Poucos segundos depois, o celular vibrou com uma mensagem. Claro, ele não perdeu tempo. Cliquei na notificação e li.

"Ei, Khalia. Olha, eu queria me desculpar de novo por hoje. Eu realmente sinto muito. Não vou mentir, eu estava sim planejando zoar você e o Kenny de alguma forma, mas eu juro que nunca foi para chegar nesse nível. Aquilo foi demais, até pra mim. Eu me sinto péssimo."

Parei por um segundo, observando as palavras. Ele admitiu que estava rindo às minhas custas, o que não foi exatamente uma surpresa, mas pelo menos foi honesto.

Continuei lendo.

"Enfim, não sei se isso ajuda, mas eu realmente acho seu cabelo maneiro. Sabe, minha vilã favorita é a Cruella, e você me lembrou dela hoje. Não de um jeito ruim. Na verdade, de um jeito bem autêntico. Achei legal."

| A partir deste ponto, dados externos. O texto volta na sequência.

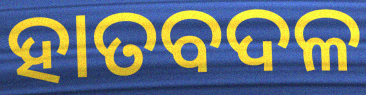
ହାତବଦଳ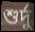
শুর্দু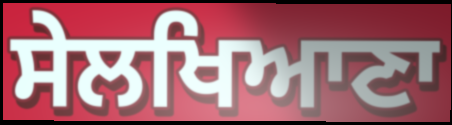
ਸੇਲਖਿਆਣਾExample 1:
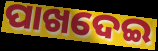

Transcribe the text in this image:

ପାଖଦେଇ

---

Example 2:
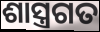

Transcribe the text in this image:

ଶାସ୍ତ୍ରଗତ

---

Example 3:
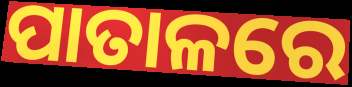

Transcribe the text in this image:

ପାତାଳରେ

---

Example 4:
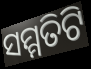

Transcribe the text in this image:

ସମ୍ମତିଟି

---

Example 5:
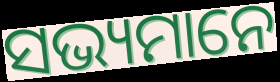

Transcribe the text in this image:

ସଭ୍ୟମାନେ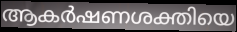
ആകർഷണശക്തിയെ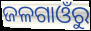
ଜଳଗାଓଁରୁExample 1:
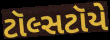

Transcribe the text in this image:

ટૉલ્સટૉયે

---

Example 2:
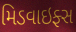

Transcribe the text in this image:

મિડવાઇફ્સ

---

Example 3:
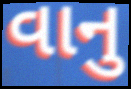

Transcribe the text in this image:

વાનુ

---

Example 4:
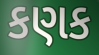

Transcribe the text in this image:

કણક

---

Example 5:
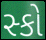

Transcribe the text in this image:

સ્કો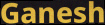
GaneshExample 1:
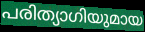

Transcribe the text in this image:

പരിത്യാഗിയുമായ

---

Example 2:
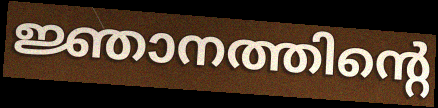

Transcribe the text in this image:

ജ്ഞാനത്തിന്റെ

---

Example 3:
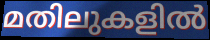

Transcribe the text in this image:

മതിലുകളിൽ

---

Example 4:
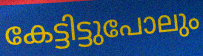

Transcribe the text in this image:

കേട്ടിട്ടുപോലും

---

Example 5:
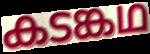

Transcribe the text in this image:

കടങ്കഥ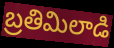
బ్రతిమిలాడి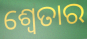
ଶ୍ଵେତାର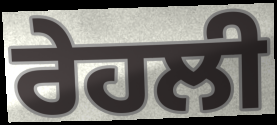
ਰੇਹਲੀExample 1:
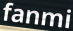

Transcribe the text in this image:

fanmi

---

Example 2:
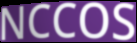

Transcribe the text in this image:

NCCOS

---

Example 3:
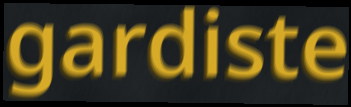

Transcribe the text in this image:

gardiste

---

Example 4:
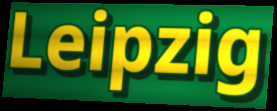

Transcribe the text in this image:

Leipzig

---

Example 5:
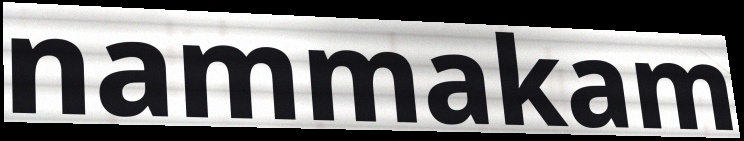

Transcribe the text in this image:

nammakam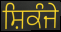
ਸ਼ਿਕੰਜੇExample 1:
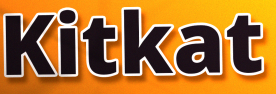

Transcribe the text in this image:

Kitkat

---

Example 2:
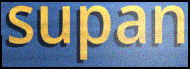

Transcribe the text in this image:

supan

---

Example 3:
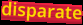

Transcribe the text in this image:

disparate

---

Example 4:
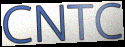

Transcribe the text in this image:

CNTC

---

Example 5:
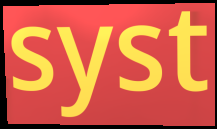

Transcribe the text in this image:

syst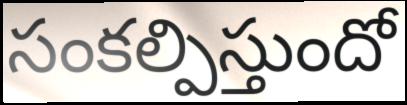
సంకల్పిస్తుందోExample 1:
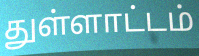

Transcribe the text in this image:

துள்ளாட்டம்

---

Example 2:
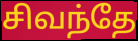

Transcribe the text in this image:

சிவந்தே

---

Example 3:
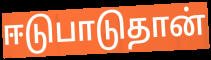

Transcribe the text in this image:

ஈடுபாடுதான்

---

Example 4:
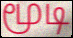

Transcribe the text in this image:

மூடி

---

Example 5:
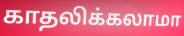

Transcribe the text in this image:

காதலிக்கலாமாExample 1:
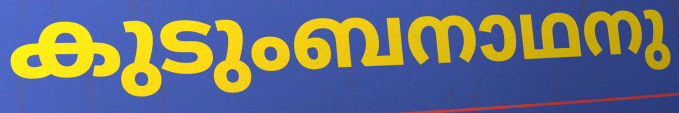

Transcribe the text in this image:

കുടുംബനാഥനു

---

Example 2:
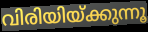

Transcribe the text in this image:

വിരിയിയ്ക്കുന്നൂ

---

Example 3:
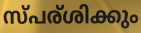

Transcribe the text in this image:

സ്പര്ശിക്കും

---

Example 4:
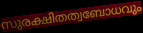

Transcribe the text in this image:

സുരക്ഷിതത്വബോധവും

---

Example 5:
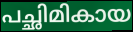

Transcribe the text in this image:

പച്ഛിമികായ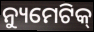
ନ୍ୟୁମେଟିକ୍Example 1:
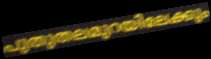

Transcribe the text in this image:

പുതുതലമുറയിലേക്കും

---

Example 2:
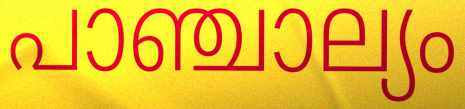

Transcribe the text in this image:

പാഞ്ചാല്യം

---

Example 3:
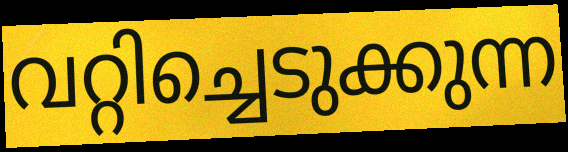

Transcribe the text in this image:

വറ്റിച്ചെടുക്കുന്ന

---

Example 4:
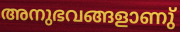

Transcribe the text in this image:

അനുഭവങ്ങളാണു്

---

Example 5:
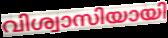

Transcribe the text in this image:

വിശ്വാസിയായിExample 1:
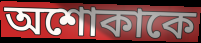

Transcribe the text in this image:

অশোকাকে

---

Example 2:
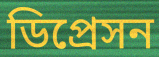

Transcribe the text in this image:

ডিপ্রেসন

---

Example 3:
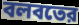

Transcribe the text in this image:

বলবতের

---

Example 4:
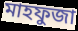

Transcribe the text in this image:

মাহফুজা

Ao terminar de ler, eu desliguei a tela e joguei o celular no canto da cama, irritada. Mas era uma irritação estranha, confusa, como se algo em mim estivesse discordando dessa raiva.

Cruella? Sério?

Eu deveria ter ficado ainda mais indignada com isso, mas a verdade era que... Não soava tão ruim. Era diferente, até meio estiloso. Muito melhor do que "gambá", com certeza. Por mais que eu odiasse admitir, um sorrisinho escapou de mim antes que eu percebesse.

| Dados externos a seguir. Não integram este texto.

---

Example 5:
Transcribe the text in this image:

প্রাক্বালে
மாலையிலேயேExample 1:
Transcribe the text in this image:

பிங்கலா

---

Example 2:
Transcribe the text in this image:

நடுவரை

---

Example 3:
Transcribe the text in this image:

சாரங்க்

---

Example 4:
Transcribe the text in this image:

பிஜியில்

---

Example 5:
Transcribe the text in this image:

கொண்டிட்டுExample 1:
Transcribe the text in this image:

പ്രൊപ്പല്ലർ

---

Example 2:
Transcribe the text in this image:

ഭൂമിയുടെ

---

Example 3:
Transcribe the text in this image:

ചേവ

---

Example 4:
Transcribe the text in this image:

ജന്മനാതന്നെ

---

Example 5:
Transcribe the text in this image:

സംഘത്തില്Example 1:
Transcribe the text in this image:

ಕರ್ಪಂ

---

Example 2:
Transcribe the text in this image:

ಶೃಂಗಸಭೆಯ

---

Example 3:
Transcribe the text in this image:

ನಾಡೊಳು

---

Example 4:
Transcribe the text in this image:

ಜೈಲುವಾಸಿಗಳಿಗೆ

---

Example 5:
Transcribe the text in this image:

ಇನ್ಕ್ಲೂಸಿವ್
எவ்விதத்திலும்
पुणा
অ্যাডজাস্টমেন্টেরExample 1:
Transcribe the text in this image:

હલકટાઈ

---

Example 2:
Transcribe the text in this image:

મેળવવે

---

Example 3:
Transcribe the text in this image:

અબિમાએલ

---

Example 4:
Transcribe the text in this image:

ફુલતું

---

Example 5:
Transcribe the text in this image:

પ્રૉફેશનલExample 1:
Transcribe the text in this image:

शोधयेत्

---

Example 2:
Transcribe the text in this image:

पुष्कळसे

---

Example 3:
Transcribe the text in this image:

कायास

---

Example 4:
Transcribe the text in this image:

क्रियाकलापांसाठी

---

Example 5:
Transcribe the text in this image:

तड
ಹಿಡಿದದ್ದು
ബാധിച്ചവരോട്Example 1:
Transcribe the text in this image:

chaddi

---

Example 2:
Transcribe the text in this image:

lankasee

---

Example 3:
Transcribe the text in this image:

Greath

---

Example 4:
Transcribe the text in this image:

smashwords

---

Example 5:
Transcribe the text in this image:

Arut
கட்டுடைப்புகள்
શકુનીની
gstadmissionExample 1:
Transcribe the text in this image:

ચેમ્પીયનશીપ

Isso só me deixou mais brava. O que ele estava tentando fazer? Ganhar minha simpatia com um elogio? Não funcionaria. Eu sabia que, no fundo, ele não sentia remorso de verdade. Provavelmente era só culpa passageira ou o medo de ser exposto.

Me levantei da cama, irritada demais para ficar parada. Cruzei os braços, olhando para o celular, como se ele fosse culpado. Não ia ceder. Eu não era tão ingênua assim. O "Larussozinho" podia tentar me bajular o quanto quisesse, mas não ia me dobrar.